> WHAT YOU WILL DO
Reproduce the data below verbatim, with every line kept in its original order.

--------------------------------------------------

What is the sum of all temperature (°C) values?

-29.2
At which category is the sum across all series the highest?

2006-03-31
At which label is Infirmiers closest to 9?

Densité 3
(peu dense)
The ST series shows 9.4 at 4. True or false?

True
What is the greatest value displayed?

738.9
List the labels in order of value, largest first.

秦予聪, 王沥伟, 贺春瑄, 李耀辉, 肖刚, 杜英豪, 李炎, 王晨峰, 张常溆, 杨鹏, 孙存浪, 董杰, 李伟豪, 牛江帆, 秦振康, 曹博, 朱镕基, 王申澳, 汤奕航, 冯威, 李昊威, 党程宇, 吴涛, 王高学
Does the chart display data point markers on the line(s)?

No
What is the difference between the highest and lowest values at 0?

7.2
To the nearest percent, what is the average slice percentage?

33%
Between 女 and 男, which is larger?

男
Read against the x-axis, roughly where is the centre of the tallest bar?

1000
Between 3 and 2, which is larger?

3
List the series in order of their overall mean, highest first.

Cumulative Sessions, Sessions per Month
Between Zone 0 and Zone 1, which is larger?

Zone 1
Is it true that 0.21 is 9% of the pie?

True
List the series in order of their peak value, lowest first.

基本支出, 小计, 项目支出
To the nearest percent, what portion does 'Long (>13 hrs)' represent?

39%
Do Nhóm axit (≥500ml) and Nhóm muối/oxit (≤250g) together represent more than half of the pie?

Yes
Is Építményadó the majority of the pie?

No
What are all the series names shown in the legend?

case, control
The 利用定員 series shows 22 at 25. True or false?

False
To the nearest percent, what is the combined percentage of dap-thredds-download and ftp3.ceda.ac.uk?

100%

--------------------------------------------------

> RESPONSE AREA
What is the sum of all temperature (°C) values?

-29.2
At which category is the sum across all series the highest?

2006-03-31
At which label is Infirmiers closest to 9?

Densité 3
(peu dense)
The ST series shows 9.4 at 4. True or false?

True
What is the greatest value displayed?

738.9
List the labels in order of value, largest first.

秦予聪, 王沥伟, 贺春瑄, 李耀辉, 肖刚, 杜英豪, 李炎, 王晨峰, 张常溆, 杨鹏, 孙存浪, 董杰, 李伟豪, 牛江帆, 秦振康, 曹博, 朱镕基, 王申澳, 汤奕航, 冯威, 李昊威, 党程宇, 吴涛, 王高学
Does the chart display data point markers on the line(s)?

No
What is the difference between the highest and lowest values at 0?

7.2
To the nearest percent, what is the average slice percentage?

33%
Between 女 and 男, which is larger?

男
Read against the x-axis, roughly where is the centre of the tallest bar?

1000
Between 3 and 2, which is larger?

3
List the series in order of their overall mean, highest first.

Cumulative Sessions, Sessions per Month
Between Zone 0 and Zone 1, which is larger?

Zone 1
Is it true that 0.21 is 9% of the pie?

True
List the series in order of their peak value, lowest first.

基本支出, 小计, 项目支出
To the nearest percent, what portion does 'Long (>13 hrs)' represent?

39%
Do Nhóm axit (≥500ml) and Nhóm muối/oxit (≤250g) together represent more than half of the pie?

Yes
Is Építményadó the majority of the pie?

No
What are all the series names shown in the legend?

case, control
The 利用定員 series shows 22 at 25. True or false?

False
To the nearest percent, what is the combined percentage of dap-thredds-download and ftp3.ceda.ac.uk?

100%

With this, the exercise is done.